10. L’Assemblée observe que les dernières avancées technologiques
ont élargi les possibilités d’utilisation des appareils de suivi
électronique, tels que les bracelets électroniques ou le GPS, et
ont amélioré leur rapport coût-efficacité. Elle considère que ces
appareils, en particulier lorsqu’ils sont associés à d’autres mesures
plus classiques, permettent d’élargir le champ d’application des
peines non privatives de liberté aux infractions plus graves, qui
étaient jusqu’ici sanctionnées par des peines d’emprisonnement.

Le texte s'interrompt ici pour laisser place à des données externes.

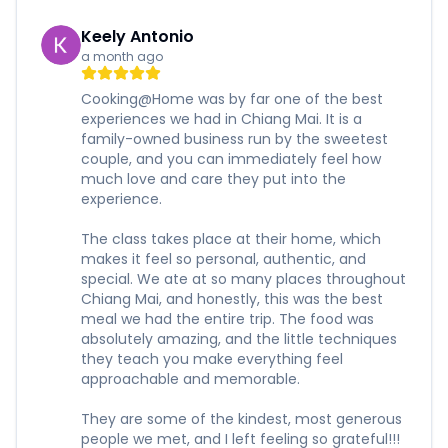
Keely Antonio
a month ago
Cooking@Home was by far one of the best
experiences we had in Chiang Mai. It is a
family-owned business run by the sweetest
couple, and you can immediately feel how
much love and care they put into the
experience.
The class takes place at their home, which
makes it feel so personal, authentic, and
special. We ate at so many places throughout
Chiang Mai, and honestly, this was the best
meal we had the entire trip. The food was
absolutely amazing, and the little techniques
they teach you make everything feel
approachable and memorable.
They are some of the kindest, most generous
people we met, and I left feeling so grateful!!!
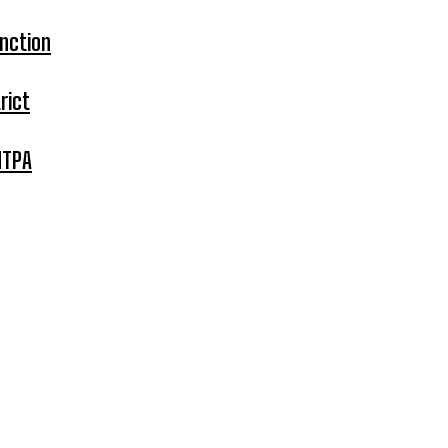
nction
rict
MTPA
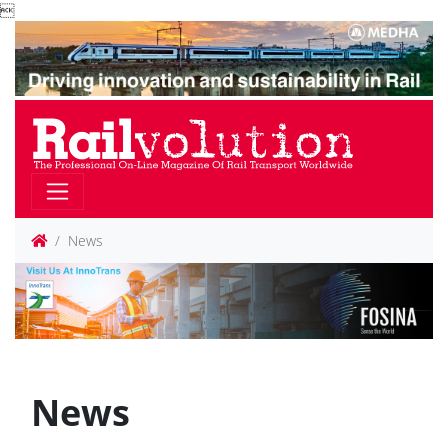

News
News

11. L’Assemblée encourage par conséquent tous les Etats membres
du Conseil de l’Europe:
11.1. à
compléter, si besoin est, leur législation pénale pour mettre à
la disposition de leurs autorités judiciaires la panoplie complète
des sanctions non privatives de liberté, en prévoyant des alternatives viables
à l’emprisonnement dans tous les cas où elles seraient pertinentes;
11.2. à élaborer et tester de nouvelles formes et combinaisons
de peines non privatives de liberté et de sanctions appliquées dans
la communauté, tout en respectant les exigences énoncées au paragraphe
8 en matière de droits de l’homme;
11.3. à échanger des informations sur les réussites et les difficultés
qu’ils ont rencontrées, en utilisant les instruments de coopération
du Conseil de l’Europe en matière de droit pénal.